What is an AI compliance check?
An AI compliance check is a structured assessment of whether the use of AI in a company meets the requirements of the GDPR and the EU AI Act. Among other things, it examines the legal basis, processing on behalf, third-country transfers, transparency and staff competence. On this page the check is free, takes around 10 minutes and is evaluated personally by Karl Pusch.
Can I use ChatGPT in my company in a GDPR-compliant way?
In principle yes, but only with safeguards in place: you need a legal basis, usually a data processing agreement under Art. 28 GDPR, a review of the data transfer to the USA, and clear internal rules on which data may be entered. Without these steps, the use is vulnerable from a data protection perspective.
What does the AI training obligation under Art. 4 EU AI Act mean?
Art. 4 EU AI Act obliges providers and deployers of AI systems to ensure a sufficient level of AI literacy among their staff. This obligation has applied since 02 Feb 2025 without any transition period. Companies should carry out and document training in order to demonstrate competence in the event of an audit.
What is shadow AI?
Shadow AI refers to the use of AI tools by staff without the knowledge or approval of the company, for example private ChatGPT access for work tasks. The risk: uncontrolled outflow of customer or business data and breaches of the GDPR and AI Act. Clear policies and training are the most important countermeasure.
Do I need a data protection impact assessment for my AI project?
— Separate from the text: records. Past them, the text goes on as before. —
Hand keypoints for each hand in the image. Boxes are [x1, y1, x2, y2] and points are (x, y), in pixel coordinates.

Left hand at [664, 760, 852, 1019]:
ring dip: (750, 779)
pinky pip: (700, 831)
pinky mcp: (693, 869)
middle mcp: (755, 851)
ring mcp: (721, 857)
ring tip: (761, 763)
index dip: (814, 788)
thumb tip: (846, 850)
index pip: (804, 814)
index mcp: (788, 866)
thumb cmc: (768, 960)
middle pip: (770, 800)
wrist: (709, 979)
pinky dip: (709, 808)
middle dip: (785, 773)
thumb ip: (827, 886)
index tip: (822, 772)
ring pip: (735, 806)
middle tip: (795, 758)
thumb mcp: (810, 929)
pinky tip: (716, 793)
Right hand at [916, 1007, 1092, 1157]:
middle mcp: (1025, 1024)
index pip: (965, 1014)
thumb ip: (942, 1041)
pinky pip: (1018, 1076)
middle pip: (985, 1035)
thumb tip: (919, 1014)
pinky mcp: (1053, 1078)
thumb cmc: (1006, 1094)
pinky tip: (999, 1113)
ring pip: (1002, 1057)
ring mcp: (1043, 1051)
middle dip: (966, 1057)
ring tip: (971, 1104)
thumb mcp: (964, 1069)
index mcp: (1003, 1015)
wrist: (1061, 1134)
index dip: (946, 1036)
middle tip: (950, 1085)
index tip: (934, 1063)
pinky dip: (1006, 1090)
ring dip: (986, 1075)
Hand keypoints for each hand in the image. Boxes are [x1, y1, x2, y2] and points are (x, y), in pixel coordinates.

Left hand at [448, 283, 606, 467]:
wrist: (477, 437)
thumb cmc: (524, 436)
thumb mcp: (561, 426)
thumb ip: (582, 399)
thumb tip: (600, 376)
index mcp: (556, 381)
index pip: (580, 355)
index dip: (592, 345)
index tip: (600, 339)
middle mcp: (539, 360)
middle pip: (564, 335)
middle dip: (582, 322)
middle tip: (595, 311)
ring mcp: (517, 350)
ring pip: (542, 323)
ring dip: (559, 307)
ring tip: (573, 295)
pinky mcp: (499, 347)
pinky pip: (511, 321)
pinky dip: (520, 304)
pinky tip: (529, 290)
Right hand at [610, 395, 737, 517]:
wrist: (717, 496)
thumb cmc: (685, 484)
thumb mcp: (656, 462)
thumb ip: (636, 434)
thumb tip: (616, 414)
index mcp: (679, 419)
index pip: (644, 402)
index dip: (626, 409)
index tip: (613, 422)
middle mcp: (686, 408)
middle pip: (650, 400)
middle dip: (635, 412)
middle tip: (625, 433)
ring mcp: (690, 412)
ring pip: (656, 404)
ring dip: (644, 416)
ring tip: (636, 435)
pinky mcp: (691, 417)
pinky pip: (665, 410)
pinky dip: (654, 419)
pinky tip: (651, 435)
Often yes. A DPIA under Art. 35 GDPR is required when the processing is likely to result in a high risk to the individuals concerned, which is the case for many AI applications involving personal data. The AI compliance check gives an initial indication of whether your project is affected.
What happens after completing the check?
You leave your email address, and Karl Pusch evaluates your answers personally. You receive the assessment, with pointers to your biggest weak spots, within 48 hours. The check is a professional orientation and does not replace a legal review.